California Senator Noreen Evans (D-Santa Rosa) has introduced legislation (S.B. 1381) that would require labeling for genetically engineered (GE) foods but also place limits on potential litigation arising from the failure to label such products. under the California Right to Know Genetically Engineered Food Act, “any raw agricultural commodity or packaged food that is entirely  or partially produced with genetic engineering” would need to bear labels stating that the product in question was “Produced with Genetic engineering” or “Partially Produced with Genetic engineering.”The bill would allow the state attorney general or an injured resident “to bring an action for injunctive relief against a violation of these provisions, as specified.”

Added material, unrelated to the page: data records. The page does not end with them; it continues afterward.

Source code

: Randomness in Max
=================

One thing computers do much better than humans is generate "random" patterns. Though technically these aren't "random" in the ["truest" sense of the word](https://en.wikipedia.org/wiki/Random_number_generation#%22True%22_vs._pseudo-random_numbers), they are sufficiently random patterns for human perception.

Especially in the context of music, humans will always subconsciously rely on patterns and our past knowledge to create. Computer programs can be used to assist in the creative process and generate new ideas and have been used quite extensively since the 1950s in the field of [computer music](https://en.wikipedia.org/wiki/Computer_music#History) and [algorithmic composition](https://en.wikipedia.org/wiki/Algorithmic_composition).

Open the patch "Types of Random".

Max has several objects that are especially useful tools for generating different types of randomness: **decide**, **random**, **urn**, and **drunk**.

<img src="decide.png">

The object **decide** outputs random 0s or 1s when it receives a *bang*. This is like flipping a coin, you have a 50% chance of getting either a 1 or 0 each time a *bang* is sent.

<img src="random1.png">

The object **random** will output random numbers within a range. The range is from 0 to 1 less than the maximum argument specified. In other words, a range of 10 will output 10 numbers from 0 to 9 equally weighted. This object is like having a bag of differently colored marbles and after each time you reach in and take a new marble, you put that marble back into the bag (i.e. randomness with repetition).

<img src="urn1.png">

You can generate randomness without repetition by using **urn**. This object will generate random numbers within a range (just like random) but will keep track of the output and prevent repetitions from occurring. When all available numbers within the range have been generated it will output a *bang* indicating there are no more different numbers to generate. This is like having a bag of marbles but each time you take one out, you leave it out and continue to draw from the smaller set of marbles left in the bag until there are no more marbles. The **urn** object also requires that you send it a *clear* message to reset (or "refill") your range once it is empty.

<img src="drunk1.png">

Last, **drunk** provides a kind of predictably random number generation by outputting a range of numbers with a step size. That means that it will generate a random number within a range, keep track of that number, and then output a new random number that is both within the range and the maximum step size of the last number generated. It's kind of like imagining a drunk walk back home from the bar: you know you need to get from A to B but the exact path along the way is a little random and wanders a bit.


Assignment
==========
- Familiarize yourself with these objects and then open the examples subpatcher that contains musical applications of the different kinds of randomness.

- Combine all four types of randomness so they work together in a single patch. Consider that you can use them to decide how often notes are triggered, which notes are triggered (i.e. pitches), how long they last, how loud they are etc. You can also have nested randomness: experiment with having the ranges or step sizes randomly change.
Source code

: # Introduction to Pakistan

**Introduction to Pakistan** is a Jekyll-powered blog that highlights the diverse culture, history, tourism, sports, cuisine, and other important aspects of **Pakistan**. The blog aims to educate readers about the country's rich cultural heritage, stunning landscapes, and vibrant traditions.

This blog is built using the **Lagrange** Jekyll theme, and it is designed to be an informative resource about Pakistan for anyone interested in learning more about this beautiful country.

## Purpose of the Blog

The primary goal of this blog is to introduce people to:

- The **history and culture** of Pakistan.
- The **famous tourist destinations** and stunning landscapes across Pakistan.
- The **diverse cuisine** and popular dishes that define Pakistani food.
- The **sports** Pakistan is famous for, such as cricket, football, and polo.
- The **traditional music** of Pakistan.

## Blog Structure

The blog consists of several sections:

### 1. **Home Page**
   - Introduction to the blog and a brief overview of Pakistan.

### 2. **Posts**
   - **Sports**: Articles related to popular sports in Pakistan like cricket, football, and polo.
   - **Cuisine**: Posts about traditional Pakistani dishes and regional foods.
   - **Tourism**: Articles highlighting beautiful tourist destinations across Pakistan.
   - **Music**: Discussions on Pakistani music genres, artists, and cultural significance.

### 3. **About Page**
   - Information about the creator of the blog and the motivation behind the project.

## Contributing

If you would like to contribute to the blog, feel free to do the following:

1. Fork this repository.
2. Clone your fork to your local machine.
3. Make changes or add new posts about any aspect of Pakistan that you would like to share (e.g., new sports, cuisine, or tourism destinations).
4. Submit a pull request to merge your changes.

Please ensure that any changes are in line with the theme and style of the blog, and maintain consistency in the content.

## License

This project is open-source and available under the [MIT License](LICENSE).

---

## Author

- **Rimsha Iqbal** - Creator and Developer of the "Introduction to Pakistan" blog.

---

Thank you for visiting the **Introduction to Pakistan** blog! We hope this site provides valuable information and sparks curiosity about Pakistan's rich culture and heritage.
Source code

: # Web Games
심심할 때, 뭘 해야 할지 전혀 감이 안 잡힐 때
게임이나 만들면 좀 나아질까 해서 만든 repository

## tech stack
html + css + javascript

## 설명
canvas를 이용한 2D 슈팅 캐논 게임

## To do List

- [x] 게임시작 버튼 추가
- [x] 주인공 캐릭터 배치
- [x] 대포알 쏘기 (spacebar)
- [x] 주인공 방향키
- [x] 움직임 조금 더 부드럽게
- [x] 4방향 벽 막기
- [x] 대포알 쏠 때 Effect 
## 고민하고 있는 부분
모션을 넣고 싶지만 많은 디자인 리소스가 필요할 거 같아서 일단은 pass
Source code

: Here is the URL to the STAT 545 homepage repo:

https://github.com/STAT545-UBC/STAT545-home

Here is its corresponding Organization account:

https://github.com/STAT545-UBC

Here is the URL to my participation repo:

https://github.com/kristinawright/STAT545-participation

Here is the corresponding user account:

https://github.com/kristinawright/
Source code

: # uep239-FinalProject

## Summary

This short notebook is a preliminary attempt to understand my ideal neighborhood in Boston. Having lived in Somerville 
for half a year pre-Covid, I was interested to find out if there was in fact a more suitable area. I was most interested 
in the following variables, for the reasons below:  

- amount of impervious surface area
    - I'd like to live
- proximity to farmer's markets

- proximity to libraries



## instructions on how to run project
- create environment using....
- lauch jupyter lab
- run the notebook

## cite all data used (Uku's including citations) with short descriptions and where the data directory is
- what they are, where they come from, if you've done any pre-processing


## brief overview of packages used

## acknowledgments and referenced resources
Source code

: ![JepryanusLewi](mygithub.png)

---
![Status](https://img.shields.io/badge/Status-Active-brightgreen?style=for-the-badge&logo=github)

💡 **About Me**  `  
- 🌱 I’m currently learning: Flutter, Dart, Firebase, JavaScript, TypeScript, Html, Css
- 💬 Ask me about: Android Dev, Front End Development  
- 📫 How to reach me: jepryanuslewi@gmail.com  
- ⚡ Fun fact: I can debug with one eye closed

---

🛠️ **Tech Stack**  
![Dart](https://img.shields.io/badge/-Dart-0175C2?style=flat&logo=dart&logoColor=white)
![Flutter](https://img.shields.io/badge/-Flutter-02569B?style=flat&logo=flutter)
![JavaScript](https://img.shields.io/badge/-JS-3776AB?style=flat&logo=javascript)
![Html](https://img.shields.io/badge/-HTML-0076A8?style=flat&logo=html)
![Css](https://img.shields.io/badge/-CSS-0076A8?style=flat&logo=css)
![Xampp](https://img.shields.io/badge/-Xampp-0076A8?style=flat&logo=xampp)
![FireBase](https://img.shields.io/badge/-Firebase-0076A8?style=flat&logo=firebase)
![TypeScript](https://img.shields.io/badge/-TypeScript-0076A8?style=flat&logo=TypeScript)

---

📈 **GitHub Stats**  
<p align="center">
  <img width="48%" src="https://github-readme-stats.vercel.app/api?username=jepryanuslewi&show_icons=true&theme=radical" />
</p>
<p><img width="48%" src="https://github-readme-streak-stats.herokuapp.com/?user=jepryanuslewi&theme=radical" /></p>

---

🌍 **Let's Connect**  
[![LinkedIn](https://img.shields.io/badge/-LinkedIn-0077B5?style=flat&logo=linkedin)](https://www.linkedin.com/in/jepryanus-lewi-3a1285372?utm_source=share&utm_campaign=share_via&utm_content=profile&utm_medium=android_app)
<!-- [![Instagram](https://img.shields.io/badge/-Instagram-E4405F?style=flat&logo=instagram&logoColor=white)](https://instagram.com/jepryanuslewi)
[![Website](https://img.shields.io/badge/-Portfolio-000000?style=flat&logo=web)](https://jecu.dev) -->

Unlike previous efforts, however, the current proposal would “authorize a court to award a prevailing plaintiff reasonable attorneys’ fees and costs, and would prohibit a court from awarding monetary damages in an action brought under the bill’s provisions.” It would also protect farmers and retailers from litigation, providing a defense under the law if a retailer relied on a wholesaler’s or distributor’s disclosure that the food was not produced through genetic engineering. 

“California paves the way for federal laws,” said a spokesperson for the Center for Food safety, which helped draft the measure. “since the u.s. Food and Drug Administration has to date refused to label GE foods, it is up to individual states to lead the way and protect our state’s interests, including public health, consumers right to know, and our farmers and agricultural lands.” See CFS Press Release, February 21, 2014; Law360, February 24, 2014.